Copy out every line of the data below, character for character, and keep each line break where it falls.

[[ Task data open ]]

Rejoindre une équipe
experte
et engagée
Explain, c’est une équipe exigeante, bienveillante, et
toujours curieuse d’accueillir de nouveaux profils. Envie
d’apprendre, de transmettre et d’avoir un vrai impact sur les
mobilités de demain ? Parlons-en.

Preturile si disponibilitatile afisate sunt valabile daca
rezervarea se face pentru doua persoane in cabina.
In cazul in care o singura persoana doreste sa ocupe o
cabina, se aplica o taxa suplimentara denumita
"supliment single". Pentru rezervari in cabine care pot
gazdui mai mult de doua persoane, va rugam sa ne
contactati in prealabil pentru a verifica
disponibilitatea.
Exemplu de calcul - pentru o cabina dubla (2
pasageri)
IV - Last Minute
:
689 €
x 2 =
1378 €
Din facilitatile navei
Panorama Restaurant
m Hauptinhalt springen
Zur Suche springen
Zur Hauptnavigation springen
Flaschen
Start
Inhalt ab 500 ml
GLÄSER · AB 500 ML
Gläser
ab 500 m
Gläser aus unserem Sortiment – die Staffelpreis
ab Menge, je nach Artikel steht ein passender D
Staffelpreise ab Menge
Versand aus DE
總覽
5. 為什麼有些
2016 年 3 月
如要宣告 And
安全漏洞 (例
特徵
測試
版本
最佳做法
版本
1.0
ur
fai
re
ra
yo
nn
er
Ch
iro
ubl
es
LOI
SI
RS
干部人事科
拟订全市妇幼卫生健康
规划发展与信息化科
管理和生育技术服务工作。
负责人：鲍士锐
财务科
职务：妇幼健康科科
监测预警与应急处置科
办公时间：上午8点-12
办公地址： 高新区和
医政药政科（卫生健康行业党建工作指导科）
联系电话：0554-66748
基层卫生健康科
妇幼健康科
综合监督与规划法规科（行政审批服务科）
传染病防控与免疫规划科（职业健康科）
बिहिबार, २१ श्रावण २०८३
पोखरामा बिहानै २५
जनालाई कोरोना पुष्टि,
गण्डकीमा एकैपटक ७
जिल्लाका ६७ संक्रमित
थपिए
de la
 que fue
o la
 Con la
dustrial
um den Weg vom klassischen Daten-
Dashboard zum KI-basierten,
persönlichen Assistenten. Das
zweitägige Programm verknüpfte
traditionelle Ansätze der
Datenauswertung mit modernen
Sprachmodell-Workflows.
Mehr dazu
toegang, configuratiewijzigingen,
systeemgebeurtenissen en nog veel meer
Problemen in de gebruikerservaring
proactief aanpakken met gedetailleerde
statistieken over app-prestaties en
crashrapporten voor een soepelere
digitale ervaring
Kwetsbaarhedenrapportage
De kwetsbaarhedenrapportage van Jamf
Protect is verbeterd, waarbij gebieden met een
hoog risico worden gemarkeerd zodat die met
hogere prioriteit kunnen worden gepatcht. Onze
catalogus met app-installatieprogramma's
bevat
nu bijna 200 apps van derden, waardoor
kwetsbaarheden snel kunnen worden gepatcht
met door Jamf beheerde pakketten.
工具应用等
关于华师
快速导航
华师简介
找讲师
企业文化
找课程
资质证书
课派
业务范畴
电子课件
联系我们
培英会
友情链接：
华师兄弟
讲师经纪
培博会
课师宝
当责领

[[ Task data closed ]]

■ Response to this task ■
Rejoindre une équipe
experte
et engagée
Explain, c’est une équipe exigeante, bienveillante, et
toujours curieuse d’accueillir de nouveaux profils. Envie
d’apprendre, de transmettre et d’avoir un vrai impact sur les
mobilités de demain ? Parlons-en.

Preturile si disponibilitatile afisate sunt valabile daca
rezervarea se face pentru doua persoane in cabina.
In cazul in care o singura persoana doreste sa ocupe o
cabina, se aplica o taxa suplimentara denumita
"supliment single". Pentru rezervari in cabine care pot
gazdui mai mult de doua persoane, va rugam sa ne
contactati in prealabil pentru a verifica
disponibilitatea.
Exemplu de calcul - pentru o cabina dubla (2
pasageri)
IV - Last Minute
:
689 €
x 2 =
1378 €
Din facilitatile navei
Panorama Restaurant
m Hauptinhalt springen
Zur Suche springen
Zur Hauptnavigation springen
Flaschen
Start
Inhalt ab 500 ml
GLÄSER · AB 500 ML
Gläser
ab 500 m
Gläser aus unserem Sortiment – die Staffelpreis
ab Menge, je nach Artikel steht ein passender D
Staffelpreise ab Menge
Versand aus DE
總覽
5. 為什麼有些
2016 年 3 月
如要宣告 And
安全漏洞 (例
特徵
測試
版本
最佳做法
版本
1.0
ur
fai
re
ra
yo
nn
er
Ch
iro
ubl
es
LOI
SI
RS
干部人事科
拟订全市妇幼卫生健康
规划发展与信息化科
管理和生育技术服务工作。
负责人：鲍士锐
财务科
职务：妇幼健康科科
监测预警与应急处置科
办公时间：上午8点-12
办公地址： 高新区和
医政药政科（卫生健康行业党建工作指导科）
联系电话：0554-66748
基层卫生健康科
妇幼健康科
综合监督与规划法规科（行政审批服务科）
传染病防控与免疫规划科（职业健康科）
बिहिबार, २१ श्रावण २०८३
पोखरामा बिहानै २५
जनालाई कोरोना पुष्टि,
गण्डकीमा एकैपटक ७
जिल्लाका ६७ संक्रमित
थपिए
de la
 que fue
o la
 Con la
dustrial
um den Weg vom klassischen Daten-
Dashboard zum KI-basierten,
persönlichen Assistenten. Das
zweitägige Programm verknüpfte
traditionelle Ansätze der
Datenauswertung mit modernen
Sprachmodell-Workflows.
Mehr dazu
toegang, configuratiewijzigingen,
systeemgebeurtenissen en nog veel meer
Problemen in de gebruikerservaring
proactief aanpakken met gedetailleerde
statistieken over app-prestaties en
crashrapporten voor een soepelere
digitale ervaring
Kwetsbaarhedenrapportage
De kwetsbaarhedenrapportage van Jamf
Protect is verbeterd, waarbij gebieden met een
hoog risico worden gemarkeerd zodat die met
hogere prioriteit kunnen worden gepatcht. Onze
catalogus met app-installatieprogramma's
bevat
nu bijna 200 apps van derden, waardoor
kwetsbaarheden snel kunnen worden gepatcht
met door Jamf beheerde pakketten.
工具应用等
关于华师
快速导航
华师简介
找讲师
企业文化
找课程
资质证书
课派
业务范畴
电子课件
联系我们
培英会
友情链接：
华师兄弟
讲师经纪
培博会
课师宝
当责领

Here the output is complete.